I've got quite the set up in my room, I've got this amp connected to my computer, radio, CD, changer, guitar amp, tv, and ipod dock. This problem puzzles me and I'm quite the homade home audio set up tech.
The Amp Specs
-270W 120V 60Hz
-2 sets of inputs (A+B, both A and B have a left and right speaker input)
-Input A: has a 120W 8ohm Bose speaker in both the left and right input
-Input B: has a no-name-brand 50W and 70W (120 total), connected in parallel in both left 
and right.
-3 AC power outlets are in the back.
-outlet 1 is unswitched (has power running to it all the time regaurdless of whether the amp is 
on, as long as it's plugged in)
-outlet 2 and 3 are switched (powered on when the amp is powered on)​The Problem: Last night I had the auxillary input turned on and was running it to my computer playing music, after an hour or two of playing the amp shut off and was quite hot. I unplugged it for a while and plugged it back in and got nothing. However, the kicker is that my CD changer and radio are plugged in to AC power outletts and they turned on when I turned them on and turned the amp on, but the amp shows no sign of life and the speakers have no sound. I really need help so if someone could please help me out it would be awesome. I have yet to take the cover off because of the price of the equiptment and I don't want to do anything until I know what I'm doing.

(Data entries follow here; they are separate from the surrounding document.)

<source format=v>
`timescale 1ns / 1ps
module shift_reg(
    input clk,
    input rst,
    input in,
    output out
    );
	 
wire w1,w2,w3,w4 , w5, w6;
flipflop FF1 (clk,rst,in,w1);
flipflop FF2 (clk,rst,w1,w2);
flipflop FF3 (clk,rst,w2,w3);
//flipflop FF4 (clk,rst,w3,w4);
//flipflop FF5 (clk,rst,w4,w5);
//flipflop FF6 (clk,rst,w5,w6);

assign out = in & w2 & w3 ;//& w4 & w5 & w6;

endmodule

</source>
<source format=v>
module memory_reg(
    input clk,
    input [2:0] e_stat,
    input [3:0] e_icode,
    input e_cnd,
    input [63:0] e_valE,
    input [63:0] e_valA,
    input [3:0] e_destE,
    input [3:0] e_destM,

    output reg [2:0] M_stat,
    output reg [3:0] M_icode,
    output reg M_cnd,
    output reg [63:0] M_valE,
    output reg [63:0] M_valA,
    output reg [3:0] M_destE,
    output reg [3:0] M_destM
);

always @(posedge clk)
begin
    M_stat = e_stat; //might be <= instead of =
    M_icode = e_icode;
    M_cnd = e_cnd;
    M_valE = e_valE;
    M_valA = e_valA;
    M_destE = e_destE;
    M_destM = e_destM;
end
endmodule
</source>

Pictures of the front and back of the amp are attached.


----------



## nioletmc (Mar 17, 2010)

and it isn't the fuse


----------



## JohnWill (Oct 19, 2002)

It could be almost anything, you'll probably have to have someone look at it.


----------



## hewee (Oct 26, 2001)

I got the YAMAHA AVC-50 that does even more.
http://www.usersmanualguide.com/yamaha_audio/others_audio_video/avc-50
I think I got mine in 1981 and yours is older.

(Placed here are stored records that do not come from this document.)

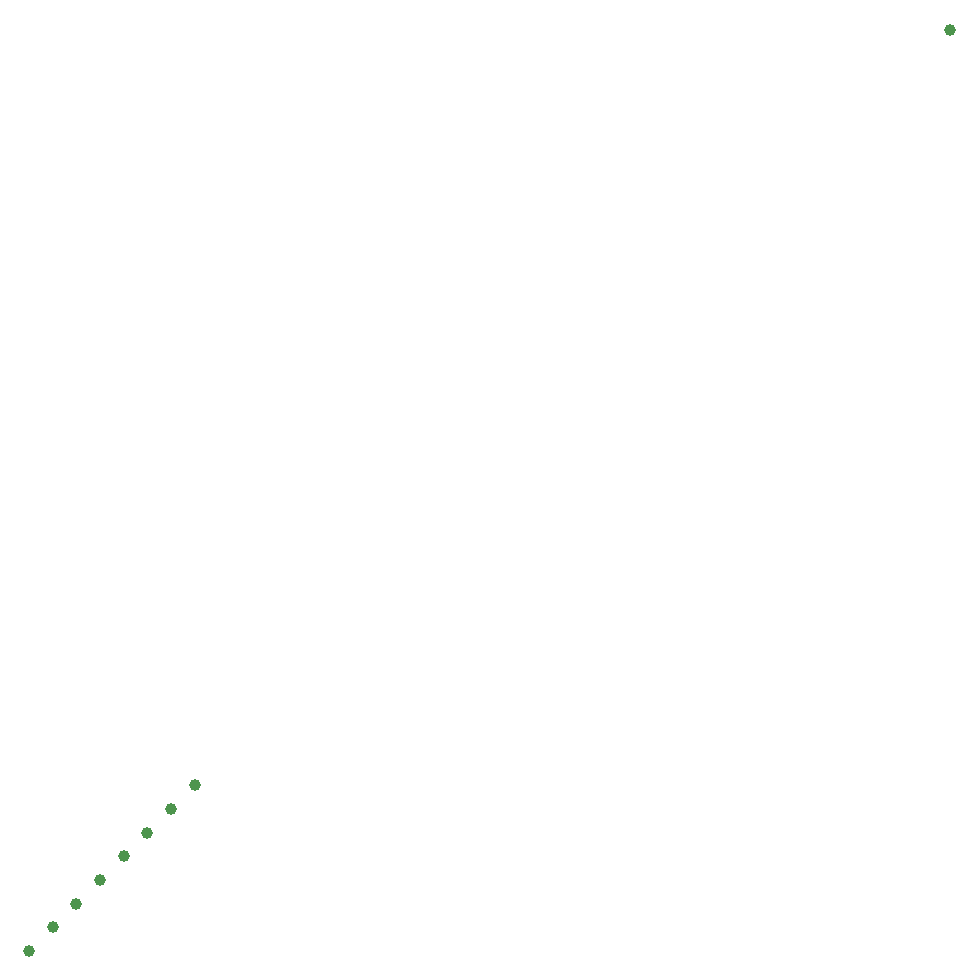
<source format=gbr>
G04 Examples for testing time performance of Gerber parsers*
%FSLAX26Y26*%
%MOMM*%
%ADD10C,1*%
%LPD*%
D10*
X0Y0D03*
X78000000Y78000000D03*
X2000000Y2000000D03*
X4000000Y4000000D03*
X6000000Y6000000D03*
X8000000Y8000000D03*
X10000000Y10000000D03*
X12000000Y12000000D03*
X14000000Y14000000D03*
M02*

</source>
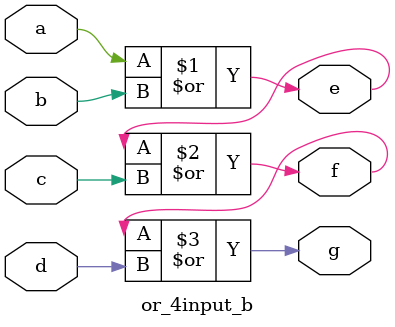
<source format=v>
`timescale 1ns / 1ps

module or_4input_b(
    input a, b, c, d,
    output e, f, g
    );
    assign e = a | b;
    assign f = e | c;
    assign g = f | d;
endmodule
</source>
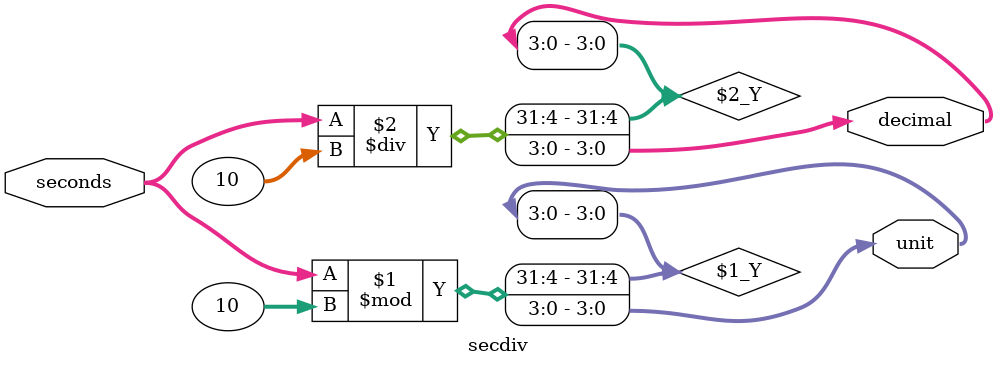
<source format=sv>
module secdiv(
input [5:0] seconds,
output [3:0] unit,
output [3:0] decimal
);

// divide a contagem dos numeros (59 a 0) em dezenas e unidades
assign unit = seconds % 10;
assign decimal = seconds / 10;

endmodule
</source>
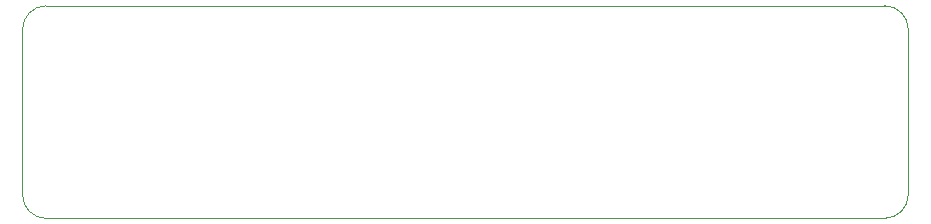
<source format=gm1>
G04 #@! TF.GenerationSoftware,KiCad,Pcbnew,8.0.4*
G04 #@! TF.CreationDate,2025-02-17T13:02:25+11:00*
G04 #@! TF.ProjectId,LSG,4c53472e-6b69-4636-9164-5f7063625858,rev?*
G04 #@! TF.SameCoordinates,Original*
G04 #@! TF.FileFunction,Profile,NP*
%FSLAX46Y46*%
G04 Gerber Fmt 4.6, Leading zero omitted, Abs format (unit mm)*
G04 Created by KiCad (PCBNEW 8.0.4) date 2025-02-17 13:02:25*
%MOMM*%
%LPD*%
G01*
G04 APERTURE LIST*
G04 #@! TA.AperFunction,Profile*
%ADD10C,0.050000*%
G04 #@! TD*
G04 APERTURE END LIST*
D10*
X0Y9000000D02*
X35500000Y9000000D01*
X0Y-9000000D02*
X35500000Y-9000000D01*
X37500000Y-7000000D02*
X37500000Y7000000D01*
X-37500000Y-7000000D02*
X-37500000Y7000000D01*
X37500000Y-7000000D02*
G75*
G02*
X35500000Y-9000000I-2000000J0D01*
G01*
X35500000Y9000000D02*
G75*
G02*
X37500000Y7000000I0J-2000000D01*
G01*
X0Y9000000D02*
X-35500000Y9000000D01*
X-37500000Y7000000D02*
G75*
G02*
X-35500000Y9000000I1999999J1D01*
G01*
X-35500000Y-9000000D02*
G75*
G02*
X-37500000Y-7000000I-1J1999999D01*
G01*
X0Y-9000000D02*
X-35500000Y-9000000D01*
M02*

</source>
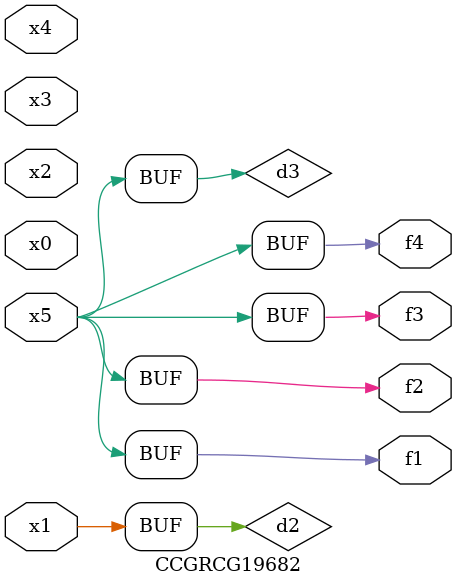
<source format=v>
module CCGRCG19682(
	input x0, x1, x2, x3, x4, x5,
	output f1, f2, f3, f4
);

	wire d1, d2, d3;

	not (d1, x5);
	or (d2, x1);
	xnor (d3, d1);
	assign f1 = d3;
	assign f2 = d3;
	assign f3 = d3;
	assign f4 = d3;
endmodule

</source>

Darn it is over 30 years old so you got a lot of years out of it. But it sure is a nice amp so maybe you can get it fixed. 
Is it worth the cost of fixing with newer things like that out there today I don't know. Many things cost less now then back then but some things cost more so you may want to look around for what new ones cost and then see what it would cost to fix it.

There are switched and non switch plugs on the back. So you could get power to other things from the non switch plugs even if the Yamaha is off. If you are turning it on to get power to other things that you say still work I would stop doing that because you may be doing some more damage to the Yamaha. So things can play tru other amp's etc so that is why your hearing things still. It is like the Yamaha is just a plug connection. Seems you burn the amp to the speakers or output.


----------